Attenzione massima e sangue freddo. Non allarmismo. In almeno quattro casi su cinque, l’infezione da quel coronavirus che tanto ci preoccupa può dare solamente sintomi leggeri e si autorisolve.

Per questo è fondamentale fare in modo che le strutture sanitarie si occupino di chi ha realmente bisogno di cure intensive e di supporto alla respirazione. Ma soprattutto, non bisogna correre al Pronto Soccorso.

Se avete sintomi respiratori con febbre o se temete di essere entrati in contatto con persone che potrebbero aver sviluppato l’infezione, la prima cosa da fare è chiamare il medico di medicina generale o il pediatra di famiglia oppure rivolgersi ai numeri di emergenza 112 o 1500 (numero speciale del Ministero della Salute. Il primo passaggio deve essere sempre telefonico, per poi essere indirizzati in modo corretto verso strutture idonee o per essere invitati a rimanere a domicilio.

Quando si fa il test
Non bisogna fare l’errore di recarsi al pronto soccorso per essere sottoposti ad un test di verifica dell’eventuale avvenuta infezione da coronavirus Sars-Cov-19 e di aver sviluppato la CoViD, ovvero la malattia causata da questo ceppo.
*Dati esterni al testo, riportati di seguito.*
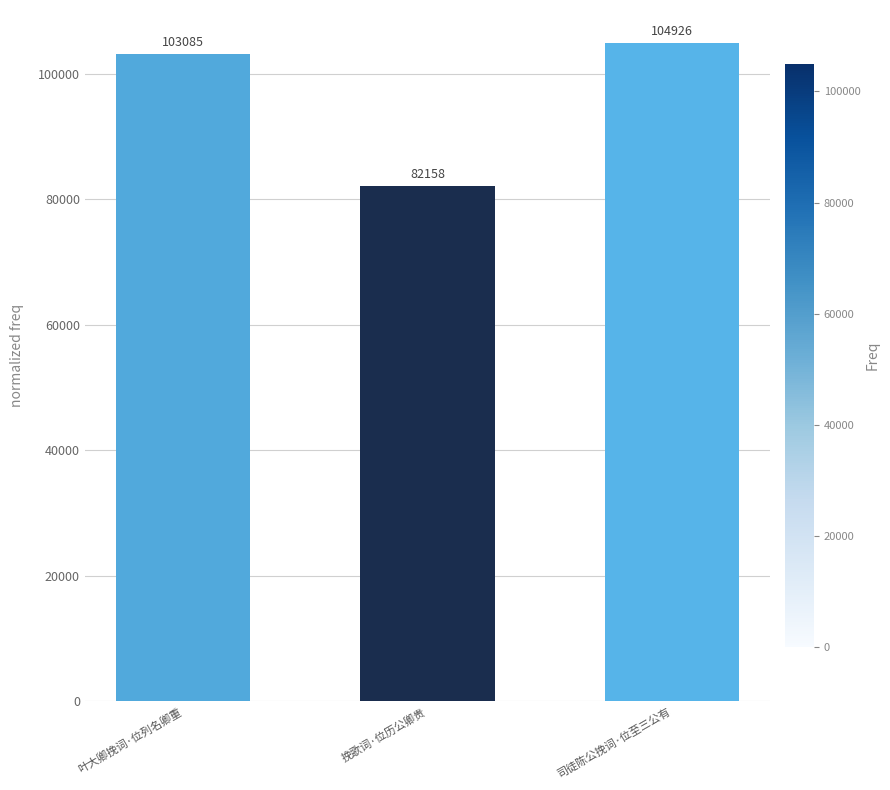

What is the smallest value displayed?

82158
Oltre a rischiare di “rubare” tempo agli operatori da destinare a presenta patologie gravi, come ad esempio un infarto o un ictus o magari è reduce da un incidente, potreste mettere a repentaglio la salute di chi vi assiste e di altre persone.
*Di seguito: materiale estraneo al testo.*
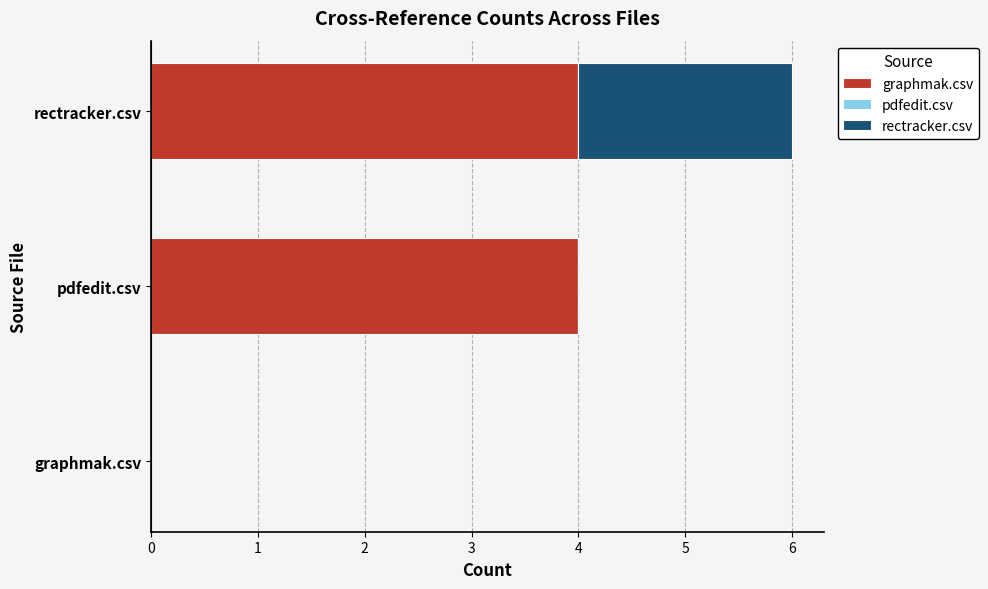

The graphmak.csv series shows 7 at pdfedit.csv. True or false?

False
Per questo sono sempre più diffusi punti di “triage” e di accoglienza diversi per chi presenta sintomi respiratori. E non pensate che l’esame di verifica dell’avvenuta infezione venga fatto a tutti coloro che presentano quadri con febbre, mal di gola, tosse e altri sintomi respiratori.

Il test, che si fa su campioni provenienti quasi sempre da naso e gola e consente di “amplificare” il patrimonio genetico del virus quando questo è presente, si effettua quando una persona presenta sintomi come febbre e problemi respiratori ed ha una storia recente di viaggi in aree interessate dall’infezione o di contatto con persone che vivono in quelle zone, oppure se, anche in assenza di sintomi, si è entrati in contatto con persone poi rivelatesi positive. In queste condizioni l’isolamento a casa, con il monitoraggio dello stato di salute per verificare se compare qualche problema, è obbligatorio. Il test può essere effettuato solamente in strutture dedicate e non è disponibile per il pubblico.

Cosa fare a casa
Il fattore protettivo più importante è sempre rappresentato dall’igiene (le 10 regole del ministero della Salute), ancora più se, per motivi di lavoro, non si possono evitare trasferimenti che andrebbero comunque ridotti al minimo in chiave preventiva.

Ovviamente bisogna lavarsi le mani più volte al giorno, e sempre ogni volta che si sono frequentati ambienti pubblici e ad elevata concentrazione di persone.

Non ha invece senso l’impiego di mascherine, se non per proteggere gli altri in caso di sintomi respiratori: le mascherine, quindi, vanno indossate da chi ha sintomi e potrebbe essere a rischio, non per proteggersi dagli altri.

Per quanto riguarda gli ambienti, il virus non è particolarmente resistente e quindi non si mantiene a lungo fuori dal corpo umano. Sempre pensando all’ambiente, l’alcol così come la candeggina possono “ripulire” mobili e strutture di casa e ufficio dall’eventuale temporanea presenza del virus.

Un’ultima raccomandazione. Al momento non esistono prove che cani, gatti ed altri animali da compagnia possano subire l’infezione virale. E’ buona regola però lavarsi le mani con acqua e sapone dopo i contatti con i nostri amici a quattro zampe: lo raccomanda l’Organizzazione Mondiale della Sanità.